Current location - Loan Platform Complete Network - Big data management - How to create without missing values?
How to create without missing values?
Missing data is a common problem. If it is a large data set and the missing ratio is small (for example, 10% or less), you can consider deleting it directly, but if it is a small data set, it cannot be deleted easily.

It is suggested to use missing value filling technology to solve this problem.

In SPSS, there are two menus to complete the missing filling. One is to replace the missing values under the transformation menu, and the other is to analyze the missing values under the analysis menu.

The former is simple and easy to operate, while the latter is slightly professional and complicated. In most cases, I think replacing missing values can meet the requirements. Therefore, I mainly introduce the video course of SPSS from introduction to practice and the missing value replacement method in this paper.

Case data

For the economic data of 1 1 year, the "tertiary industry value" data of 20 13 years is missing. The real value is given by the "original" variable on the right, so as to compare the missing situation, that is, the "tertiary industry value" of 20162 years.

SPSS replaces missing values

Menu: Convert → Replace Missing Values, and the dialog box is as follows:

SPSS provides five missing filling methods here, namely:

serial mean

Use the average of the entire sequence to fill in missing values.

Average value of adjacent points

Fill in missing values with the average of valid surrounding values. The span of adjacent points is the number of effective values used to calculate the upper and lower average of missing values.

Median value of adjacent points

Fill the missing value with the middle value of the valid surrounding value. The span of adjacent points is the number of effective values used to calculate the median above and below the missing value.

linear interpolation method

Replace missing values with linear interpolation. The last valid value before the missing value and the first valid value after the missing value are used for interpolation. If the first or last case in the sequence has a missing value, there is no need to replace it, and the calculation principle is similar to "average value of adjacent points".

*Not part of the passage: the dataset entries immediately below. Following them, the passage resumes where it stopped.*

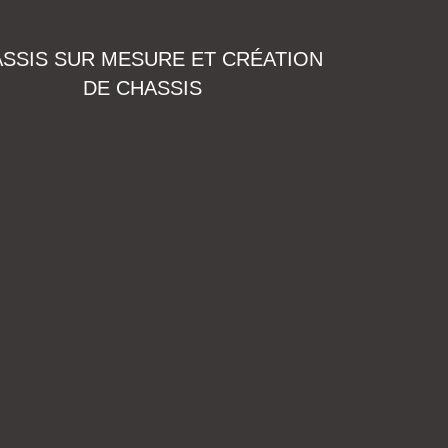
SSIS SUR MESURE ET CRÉATION
DE CHASSIS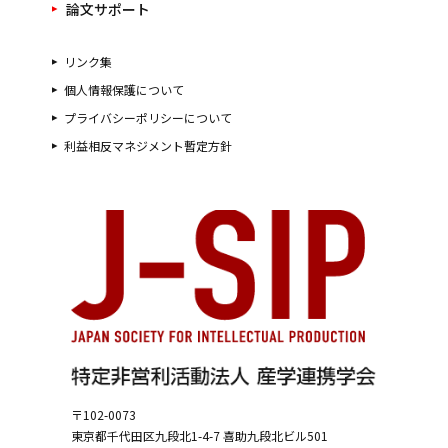
論文サポート
リンク集
個人情報保護について
プライバシーポリシーについて
利益相反マネジメント暫定方針
〒102-0073
東京都千代田区九段北1-4-7
喜助九段北ビル501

Linear trend of this point

Use the linear trend of this point to fill in the missing values. Regression the existing sequence on the index variable of 1 to n, and fill the missing values with the predicted values. Simply understood as the system will use linear fitting method to determine the replacement value. Other variables as independent variables, missing sequence variables as dependent variables, and then modeling and forecasting.

As long as you know the above five methods, don't worry too much about the calculation principle (there is no need to waste your brain, choose to trust SPSS). In particular, the first two methods based on average are the most commonly used and easy to understand.

explain

I skip the first method, and the text will explain. The "tertiary industry value" consists of 10 numbers except the missing data in 20 13, and its average value is 750.06, which is the so-called "sequence average", so 750.06 is used as the filling value of the missing data in 20 13.

For example, look at the second method: the average value of adjacent points.

Our group of data is time series data, and it is found that the "tertiary industry value" data is increasing year by year, so it is obviously not good to use the average value of the whole series to calculate the missing value. If you think about it carefully, it will be more effective and closer to the true value to calculate the average value with the data of nearly 1 year or the data of nearly 2 years.